## TASK BRIEF:
Rewrite the material below, swapping every "Person at" for "Subject at" and keeping everything else the same. Leave out the pictures.

## MATERIAL SHOWN:
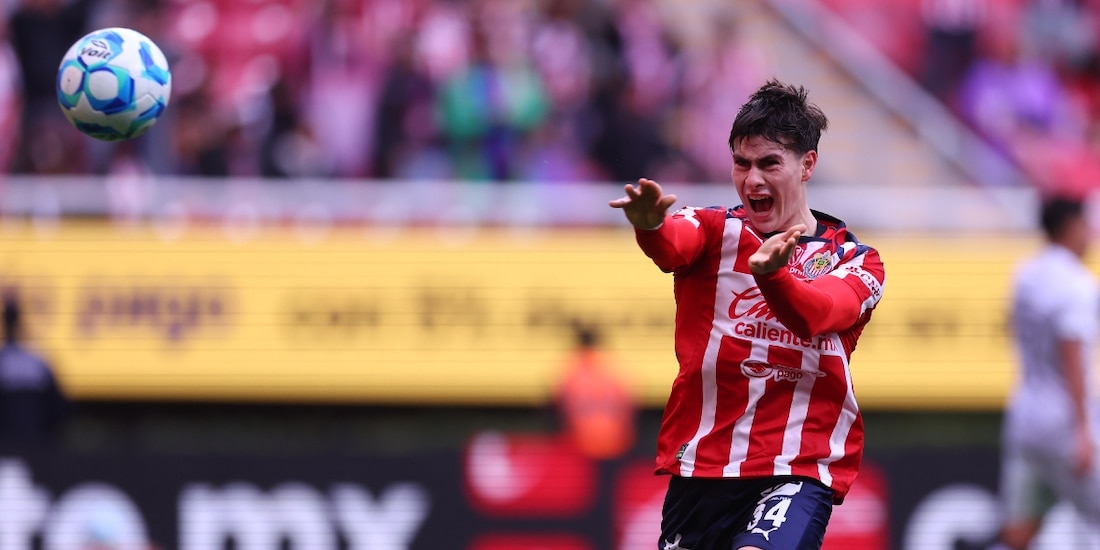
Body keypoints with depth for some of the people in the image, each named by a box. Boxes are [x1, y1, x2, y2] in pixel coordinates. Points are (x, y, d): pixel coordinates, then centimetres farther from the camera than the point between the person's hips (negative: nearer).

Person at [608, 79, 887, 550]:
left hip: (800, 471, -3)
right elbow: (674, 246, -20)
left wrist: (771, 275, -42)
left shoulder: (856, 261, 2)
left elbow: (815, 315, -20)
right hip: (698, 467, 3)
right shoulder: (713, 229, 5)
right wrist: (651, 227, -45)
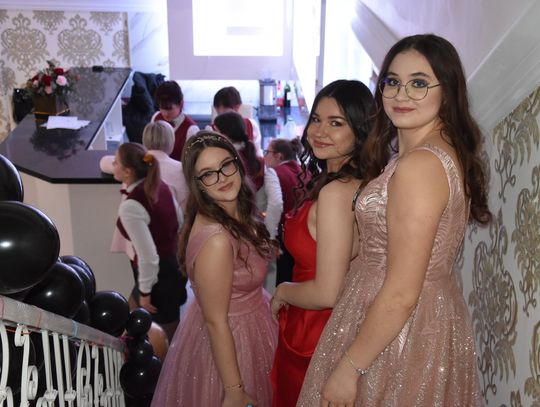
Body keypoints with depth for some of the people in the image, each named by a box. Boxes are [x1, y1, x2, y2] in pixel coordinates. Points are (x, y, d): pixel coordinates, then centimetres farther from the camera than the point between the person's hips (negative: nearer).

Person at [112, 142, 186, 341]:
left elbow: (148, 256, -26)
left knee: (167, 336, 12)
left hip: (159, 273, -8)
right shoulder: (160, 185, -3)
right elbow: (180, 224, 8)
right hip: (177, 264, 9)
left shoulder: (130, 206, -27)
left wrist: (145, 291, -12)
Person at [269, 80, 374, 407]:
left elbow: (326, 293, -28)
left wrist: (283, 292, -11)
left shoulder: (335, 192, -27)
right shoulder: (360, 184, 1)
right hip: (339, 328, 8)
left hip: (313, 337, -8)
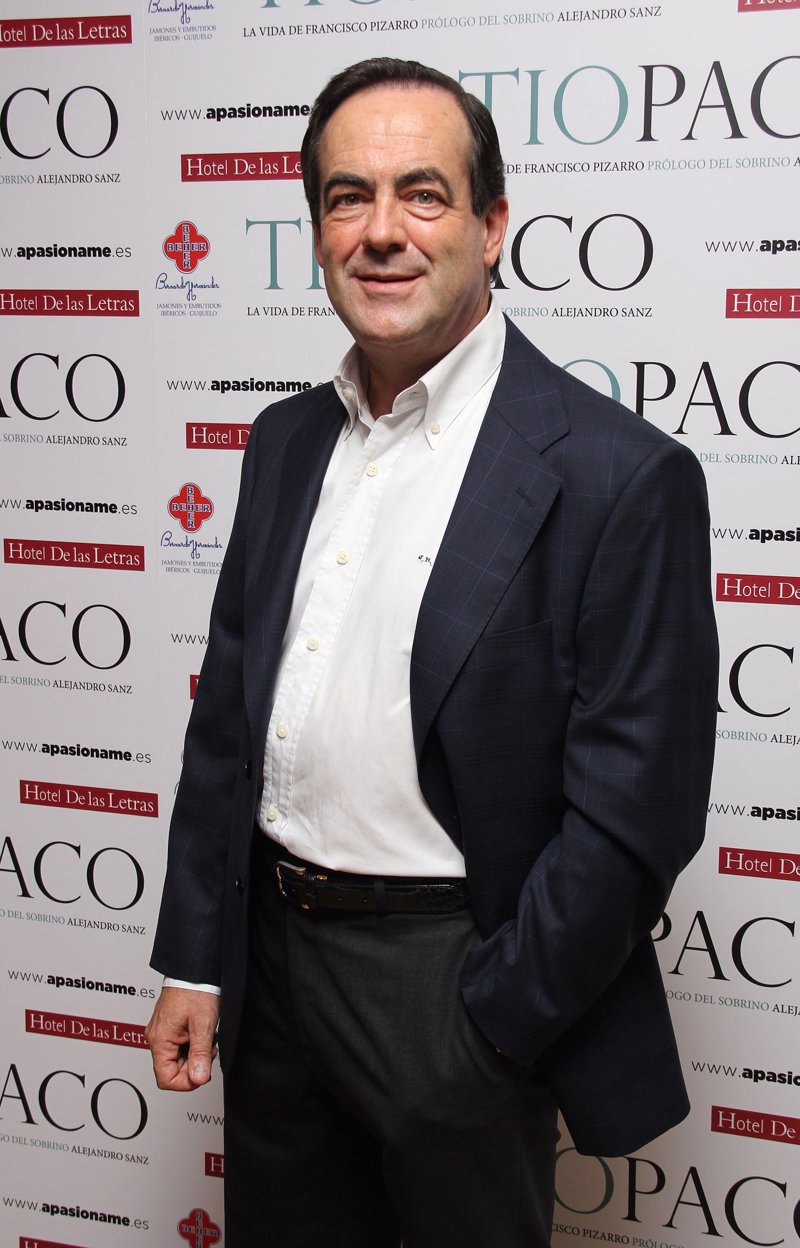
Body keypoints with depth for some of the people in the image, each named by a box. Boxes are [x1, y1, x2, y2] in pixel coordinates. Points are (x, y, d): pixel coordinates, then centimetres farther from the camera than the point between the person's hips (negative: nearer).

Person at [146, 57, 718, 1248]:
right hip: (272, 953, 6)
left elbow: (635, 814, -16)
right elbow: (227, 716, 9)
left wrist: (483, 1032, -13)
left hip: (457, 981, -6)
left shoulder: (620, 476, -16)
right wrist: (193, 960, 7)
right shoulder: (288, 442, 5)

## RESULT OF THE TASK:
Body keypoints with depth for some of the people in the image, each named by a box. Boxes are [x1, y1, x2, y2] in pixel coordinates. Points are (x, y, d): pixel coordinates, then centimetres farther from the camera than the point between the person's hips (negative: nearer).

Subject at [608, 79, 887, 550]:
left hip: (800, 471, -3)
right elbow: (674, 246, -20)
left wrist: (771, 275, -42)
left shoulder: (856, 261, 2)
left elbow: (815, 315, -20)
right hip: (698, 467, 3)
right shoulder: (713, 229, 5)
right wrist: (651, 227, -45)
Body keypoints with depth for some of the people in the image, each named by a box. Boxes are [x1, y1, x2, y2] in pixel coordinates. Points are (x, y, d): pixel coordinates, then centimetres farther from the camera than the point between the person's hips (negative: nearer).

Subject at [112, 142, 186, 341]:
left elbow: (148, 256, -26)
left knee: (167, 336, 12)
left hip: (159, 273, -8)
right shoulder: (160, 185, -3)
right elbow: (180, 224, 8)
right hip: (177, 264, 9)
left shoulder: (130, 206, -27)
left wrist: (145, 291, -12)
Subject at [269, 80, 374, 407]:
left elbow: (326, 293, -28)
left wrist: (283, 292, -11)
left shoulder: (335, 192, -27)
right shoulder: (360, 184, 1)
right hip: (339, 328, 8)
left hip: (313, 337, -8)
Body keypoints with depth for some of the people in the image, each named by a box. Boxes are [x1, y1, x2, y2] in pixel coordinates. Points are (x, y, d): pixel coordinates, then centimetres farther from the camera than the point between the person's hips (negative: nearer).

Subject at [146, 57, 718, 1248]:
right hip: (272, 953, 6)
left elbow: (635, 814, -16)
right elbow: (227, 716, 9)
left wrist: (483, 1032, -13)
left hip: (457, 981, -6)
left shoulder: (620, 476, -16)
right wrist: (193, 960, 7)
right shoulder: (288, 442, 5)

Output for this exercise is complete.